#### [ESTRATTO FORNITO]
Attualità Le linee guida

Nuovo decreto green pass per non vaccinati: le anticipazioni

No vax No party, le regole di Natale del governo

No vax No party, le regole di Natale del governo

 Roma - Giornata intensa mercoledì 24 novembre: prima la cabina di regia ministeriale, poi il confronto con le Regioni – entrambi sostenitori di un giro di vite su vaccini e green pass – quindi il Consiglio dei ministri che varerà il decretone di Natale per no vax. Restano da limare ancora alcuni aspetti del testo che sarà approvato, come la data di entrata in vigore: sembra scontato, tuttavia, che non si vada oltre la prima settimana di dicembre. Per il resto, quanto filtra in queste ore dai Palazzi romani conferma le nostre anticipazioni: senza vaccino e con il solo tampone negativo entro 48 ore il green pass servirà esclusivamente per andare a lavoro.

Per questo resteranno accessibili ai non vaccinati anche treni, aerei e mezzi pubblici. A bordo di bus e metro, del resto, i controlli sarebbero quasi impossibili e richiederebbero personale che le aziende di trasporto locale non hanno mai avuto. Ma lo stesso tempo di validità dei test potrebbe essere accorciato: da 72 a 48 ore per il molecolare, e da 48 a 24 l’antigenico. Tutte le attività ricreative saranno però off limits per chi non è immunizzato: bar, ristoranti, pub, discoteche, palestre, piscine, stadi, cinema, teatri, musei.

Il fronte rigorista della maggioranza e di alcuni governatori preme perché questi divieti scattino già in zona bianca, senza aspettare il giallo, quando potrebbe essere troppo tardi per invertire la rotta imboccata. Anzi, davanti alla risalita della curva epidemiologica si sta valutando di reintrodurre in zona bianca anche la mascherina all’aperto per tutti: abitudine che tanti, invero, hanno mantenuto. L’altro tema è se imporre l’obbligo vaccinale a personale scolastico, forze dell’ordine e dipendenti che lavorano allo sportello della pubblica amministrazione. Su questo c’è meno convergenza, oltre che timore di sommosse.

#### [COMPITO]
Rispondi in breve a queste domande sull'articolo sul green pass:
1. In quale giorno si tiene il Consiglio dei ministri che varerà il decreto?
2. A quante ore potrebbe scendere la validità del tampone molecolare?
3. Quale misura si valuta di reintrodurre in zona bianca per tutti?
Il materiale è separato dall'articolo sul green pass.

#### [MATERIALE FORNITO]
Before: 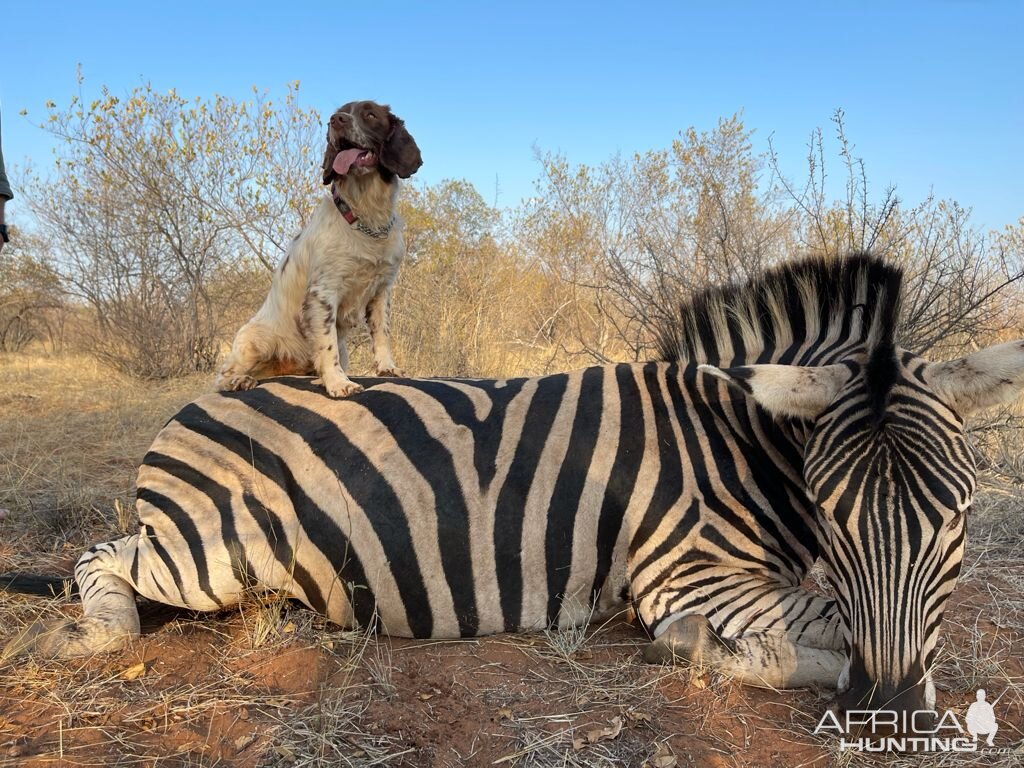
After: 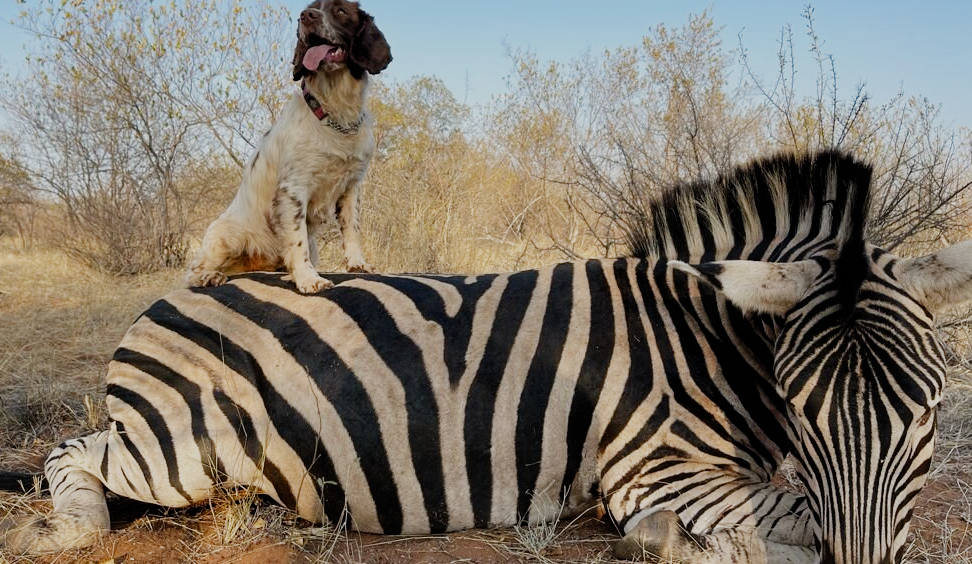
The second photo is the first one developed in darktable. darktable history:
filmic rgb: black relative exposure -7.65 EV, white relative exposure 4.56 EV, hardness 3.61, contrast 1.059, preserve chrominance no, color science v5 (2021)
crop and rotate: left 2.93%, top 13.58%, right 2.141%, bottom 12.86%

#### [RISULTATO]
1. Mercoledì 24 novembre.
2. A 48 ore (dalle 72 attuali).
3. La mascherina all'aperto.